Marcel Winatschek

The Feeling You Get in the Fast Fashion Store

Marie Nasemann built a career on being looked at. German model, actress, winner of Germany’s Next Top Model in 2009—the whole trajectory of someone the industry decided was worth pointing cameras at. And then she arrived at a point where she couldn’t walk through a fast fashion store without feeling like something was wrong.

That dissonance is where Fairknallt started. The blog covers fair trade, organic beauty, sustainable style—the full constellation of things that can sound virtuous enough to be irritating, until you actually look at the supply chains they’re responding to. Marie came to it from direct experience: at some point, she said, shopping stopped feeling okay. Walking past racks of cheap mass-produced clothes gave her a persistent unease she eventually couldn’t ignore.
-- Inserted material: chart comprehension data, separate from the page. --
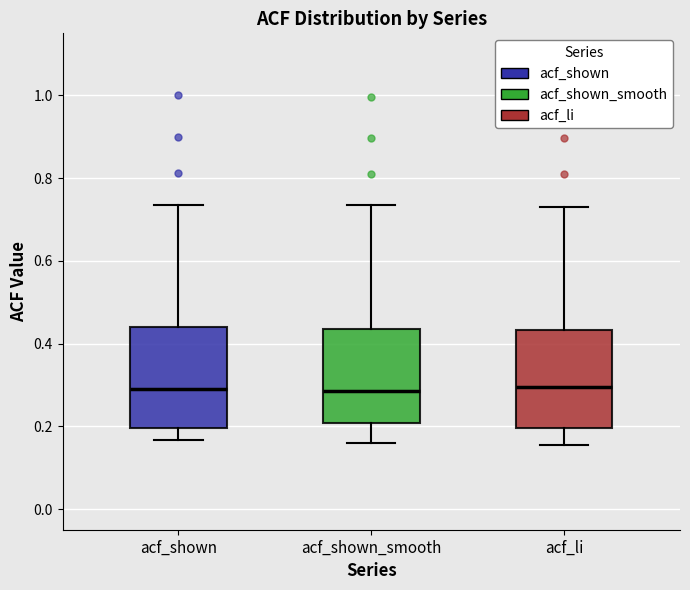

Reading left to right, read every box against the y-axis: the position of its median line, the range the box covers, and the ends of its whiskers. The values are not printed on the chart, so give them approximately, as read against the axis.

acf_shown: median 0.28, box 0.20 to 0.44, whiskers 0.16 to 0.74
acf_shown_smooth: median 0.28, box 0.20 to 0.44, whiskers 0.16 to 0.74
acf_li: median 0.30, box 0.20 to 0.44, whiskers 0.16 to 0.74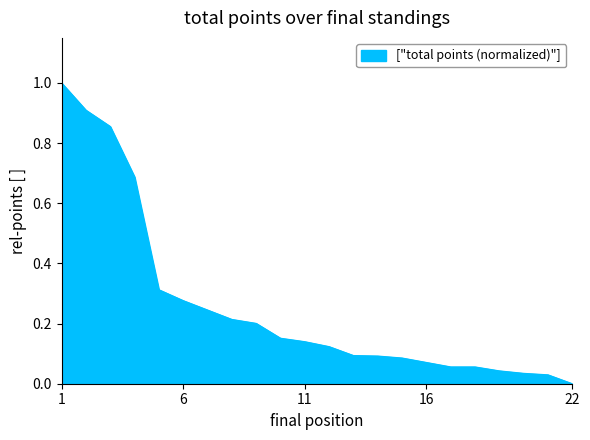

What is the sum of all values?

5.7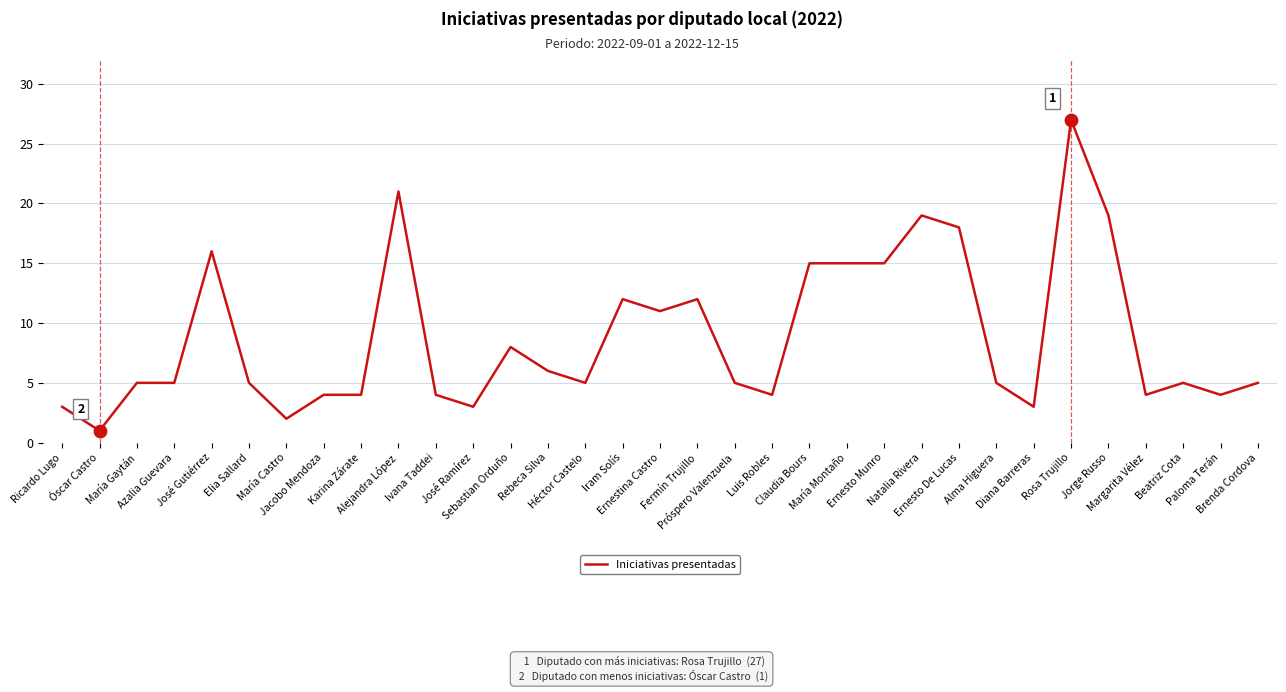

What is the change in value from Ivana Taddei to Rebeca Silva?

+2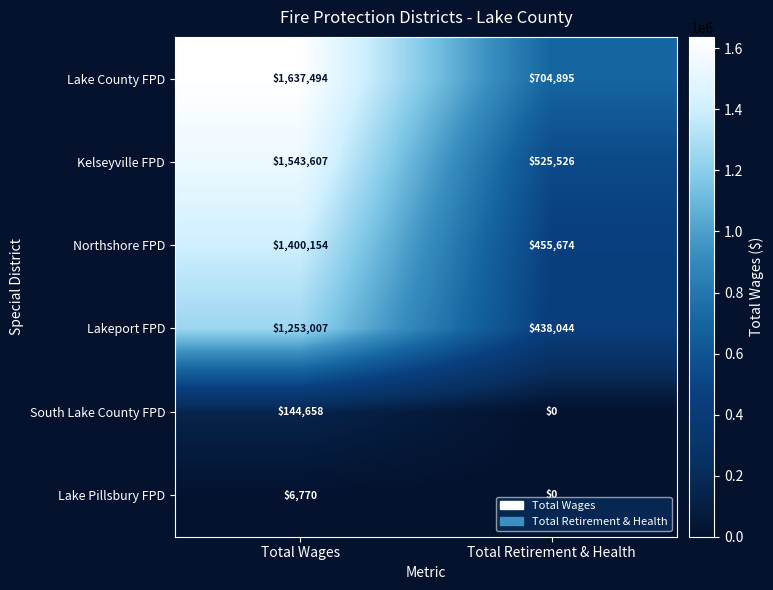

Reading left to right, transcribe all the data shown in this chart.

Lake County FPD: 1637494	704895
Kelseyville FPD: 1543607	525526
Northshore FPD: 1400154	455674
Lakeport FPD: 1253007	438044
South Lake County FPD: 144658	0
Lake Pillsbury FPD: 6770	0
She launched the site with a party in Hamburg’s St. Pauli neighborhood—a few hundred people gathered at a club in the middle of the night-life district, DOPPER sustainable bottles on every surface, the whole occasion treated with the seriousness it deserved. Because Marie is apparently the kind of person who marks things properly.

What genuinely interests me about the project isn’t the eco-fashion angle specifically but the inversion it represents: someone whose entire livelihood was built around selling an image deciding to interrogate the industry that image depends on. That takes more than good taste. It takes a willingness to make yourself uncomfortable about the choices that have been paying your rent.